:: Try it ::
Return only those lines of the listing that hold the word "refl".

:: Study material ::
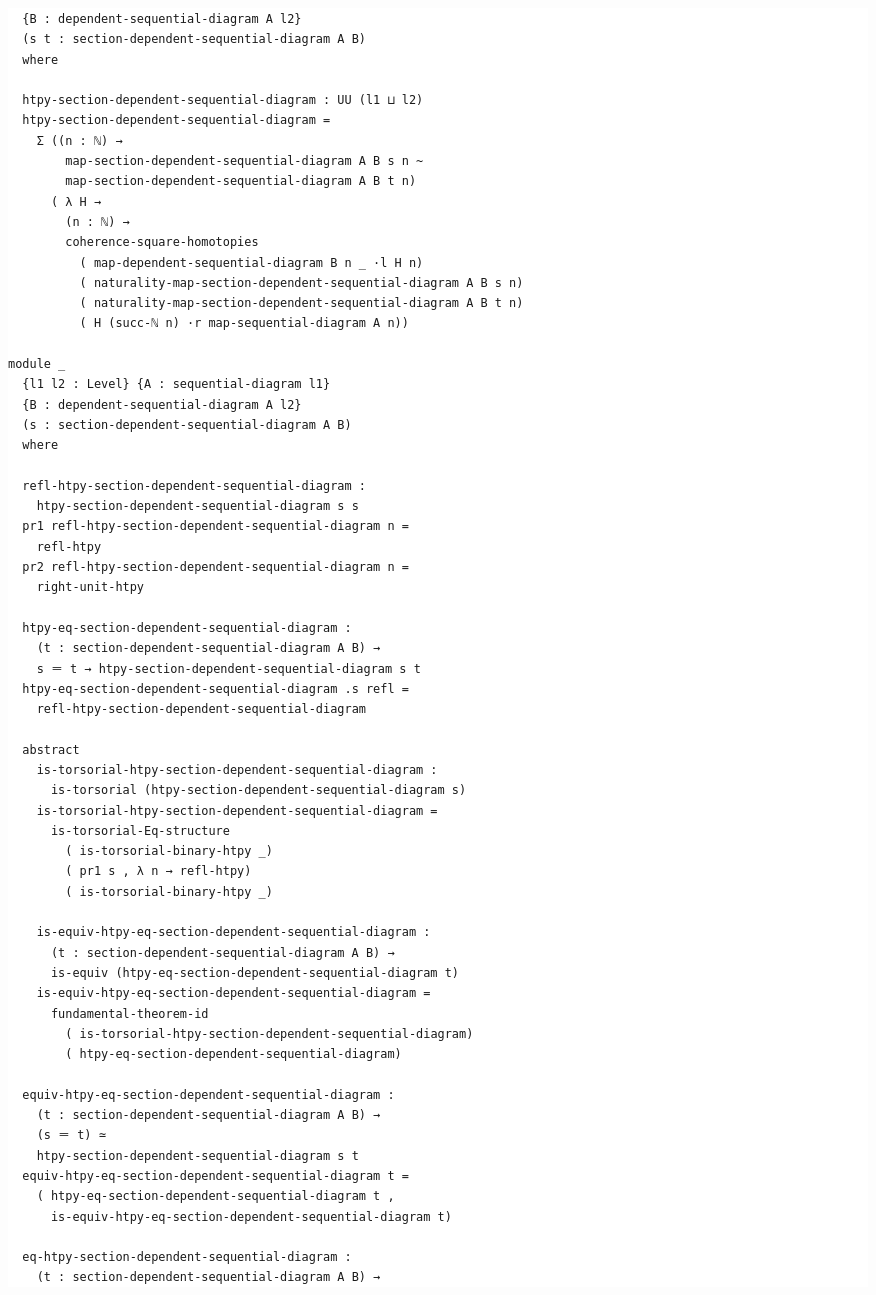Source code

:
 ```
  {B : dependent-sequential-diagram A l2}
  (s t : section-dependent-sequential-diagram A B)
  where

  htpy-section-dependent-sequential-diagram : UU (l1 ⊔ l2)
  htpy-section-dependent-sequential-diagram =
    Σ ((n : ℕ) →
        map-section-dependent-sequential-diagram A B s n ~
        map-section-dependent-sequential-diagram A B t n)
      ( λ H →
        (n : ℕ) →
        coherence-square-homotopies
          ( map-dependent-sequential-diagram B n _ ·l H n)
          ( naturality-map-section-dependent-sequential-diagram A B s n)
          ( naturality-map-section-dependent-sequential-diagram A B t n)
          ( H (succ-ℕ n) ·r map-sequential-diagram A n))

module _
  {l1 l2 : Level} {A : sequential-diagram l1}
  {B : dependent-sequential-diagram A l2}
  (s : section-dependent-sequential-diagram A B)
  where

  refl-htpy-section-dependent-sequential-diagram :
    htpy-section-dependent-sequential-diagram s s
  pr1 refl-htpy-section-dependent-sequential-diagram n =
    refl-htpy
  pr2 refl-htpy-section-dependent-sequential-diagram n =
    right-unit-htpy

  htpy-eq-section-dependent-sequential-diagram :
    (t : section-dependent-sequential-diagram A B) →
    s ＝ t → htpy-section-dependent-sequential-diagram s t
  htpy-eq-section-dependent-sequential-diagram .s refl =
    refl-htpy-section-dependent-sequential-diagram

  abstract
    is-torsorial-htpy-section-dependent-sequential-diagram :
      is-torsorial (htpy-section-dependent-sequential-diagram s)
    is-torsorial-htpy-section-dependent-sequential-diagram =
      is-torsorial-Eq-structure
        ( is-torsorial-binary-htpy _)
        ( pr1 s , λ n → refl-htpy)
        ( is-torsorial-binary-htpy _)

    is-equiv-htpy-eq-section-dependent-sequential-diagram :
      (t : section-dependent-sequential-diagram A B) →
      is-equiv (htpy-eq-section-dependent-sequential-diagram t)
    is-equiv-htpy-eq-section-dependent-sequential-diagram =
      fundamental-theorem-id
        ( is-torsorial-htpy-section-dependent-sequential-diagram)
        ( htpy-eq-section-dependent-sequential-diagram)

  equiv-htpy-eq-section-dependent-sequential-diagram :
    (t : section-dependent-sequential-diagram A B) →
    (s ＝ t) ≃
    htpy-section-dependent-sequential-diagram s t
  equiv-htpy-eq-section-dependent-sequential-diagram t =
    ( htpy-eq-section-dependent-sequential-diagram t ,
      is-equiv-htpy-eq-section-dependent-sequential-diagram t)

  eq-htpy-section-dependent-sequential-diagram :
    (t : section-dependent-sequential-diagram A B) →
```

:: Result of the task ::
  refl-htpy-section-dependent-sequential-diagram :
  pr1 refl-htpy-section-dependent-sequential-diagram n =
    refl-htpy
  pr2 refl-htpy-section-dependent-sequential-diagram n =
  htpy-eq-section-dependent-sequential-diagram .s refl =
    refl-htpy-section-dependent-sequential-diagram
        ( pr1 s , λ n → refl-htpy)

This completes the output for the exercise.